Telstra EA negotiations: progress report

The CEPU and other Telstra Unions are continuing their negotiations with the company for a new Enterprise Agreement.

As indicated in previous e-Bulletins, headline issues include:

1.      regulation of performance management systems to ensure fairness and transparency;

2.      updating, where necessary, of banding and classification systems;

3.      redundancy provisions;

4.      dispute settlement and consultation processes.

As members would be aware, legislative changes introduced by the former Howard Government put a number of key Telstra conditions at risk and it is important that these are now secured in the new EA.

For instance, under WorkChoices, the Telstra Redundancy Agreement expired once any new EA (or AWA or ECA) was agreed on. The Fair Work Act did not change this situation so it is now necessary to incorporate members’ entitlements in the new EA.

Similarly, the Howard Government’s privatisation of Telstra meant that members were no longer guaranteed certain conditions such as maternity leave and long service leave. Again, these conditions have to be incorporated into the new agreement (as they have been in the current one).

On the positive side, the laws introduced by Labor mean that Telstra has to agree to third-party involvement in dispute settlement procedures.
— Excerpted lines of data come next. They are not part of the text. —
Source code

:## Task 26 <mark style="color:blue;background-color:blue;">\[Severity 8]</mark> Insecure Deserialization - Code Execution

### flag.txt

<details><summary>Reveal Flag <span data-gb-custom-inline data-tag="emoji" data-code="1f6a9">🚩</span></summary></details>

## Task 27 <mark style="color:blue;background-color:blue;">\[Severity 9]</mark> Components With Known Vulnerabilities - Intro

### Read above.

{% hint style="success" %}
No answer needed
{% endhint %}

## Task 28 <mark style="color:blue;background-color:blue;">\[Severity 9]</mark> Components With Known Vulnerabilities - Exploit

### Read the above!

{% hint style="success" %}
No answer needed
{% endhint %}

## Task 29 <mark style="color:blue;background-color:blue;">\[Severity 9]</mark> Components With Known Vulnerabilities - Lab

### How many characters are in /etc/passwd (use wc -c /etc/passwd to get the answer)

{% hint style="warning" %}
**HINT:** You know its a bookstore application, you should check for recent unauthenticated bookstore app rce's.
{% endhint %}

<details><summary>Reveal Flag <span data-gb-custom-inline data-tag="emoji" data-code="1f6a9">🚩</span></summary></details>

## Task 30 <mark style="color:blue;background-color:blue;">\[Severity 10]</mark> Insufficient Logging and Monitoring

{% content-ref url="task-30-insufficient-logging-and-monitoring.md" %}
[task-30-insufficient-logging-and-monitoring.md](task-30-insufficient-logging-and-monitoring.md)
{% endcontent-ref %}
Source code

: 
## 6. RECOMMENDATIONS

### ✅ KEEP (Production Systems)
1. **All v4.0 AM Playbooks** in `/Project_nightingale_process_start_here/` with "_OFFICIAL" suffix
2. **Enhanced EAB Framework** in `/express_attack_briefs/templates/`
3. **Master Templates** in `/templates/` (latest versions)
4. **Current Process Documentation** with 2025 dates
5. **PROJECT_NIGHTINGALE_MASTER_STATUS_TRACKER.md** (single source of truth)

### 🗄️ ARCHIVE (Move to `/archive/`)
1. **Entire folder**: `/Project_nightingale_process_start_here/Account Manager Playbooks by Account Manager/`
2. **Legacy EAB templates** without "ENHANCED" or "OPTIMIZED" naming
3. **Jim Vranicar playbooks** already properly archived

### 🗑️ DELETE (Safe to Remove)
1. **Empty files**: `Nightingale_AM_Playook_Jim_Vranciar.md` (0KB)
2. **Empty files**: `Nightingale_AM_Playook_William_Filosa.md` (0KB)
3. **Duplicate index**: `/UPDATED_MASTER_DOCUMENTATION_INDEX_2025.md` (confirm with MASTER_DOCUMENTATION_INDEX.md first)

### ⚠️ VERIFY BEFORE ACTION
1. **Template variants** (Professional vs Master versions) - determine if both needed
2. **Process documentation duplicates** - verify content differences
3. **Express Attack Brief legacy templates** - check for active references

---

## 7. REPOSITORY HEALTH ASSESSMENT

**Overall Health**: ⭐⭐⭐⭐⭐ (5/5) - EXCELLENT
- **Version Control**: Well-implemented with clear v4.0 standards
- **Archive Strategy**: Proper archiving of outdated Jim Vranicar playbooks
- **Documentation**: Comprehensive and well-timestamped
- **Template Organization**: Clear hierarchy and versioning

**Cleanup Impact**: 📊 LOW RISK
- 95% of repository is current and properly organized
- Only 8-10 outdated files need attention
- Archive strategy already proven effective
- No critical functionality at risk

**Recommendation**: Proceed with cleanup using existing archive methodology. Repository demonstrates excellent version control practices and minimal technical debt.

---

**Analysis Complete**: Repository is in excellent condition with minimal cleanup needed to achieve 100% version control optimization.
In other words, they have to allow an independent umpire to deal with disputes and cannot keep the whole process in-house.  However, there is as yet no agreement between Telstra and the CEPU as to whether that “umpire” (which can be either Fair Work Australia or another body) can arbitrate disputes.

No final agreement has been reached on the detail of these questions and a number of other issues, including the scale of salary increases, have yet to be discussed. However, the CEPU is hopeful of there being a desire on both sides to reach agreement as soon as possible and the Union is working to achieve this.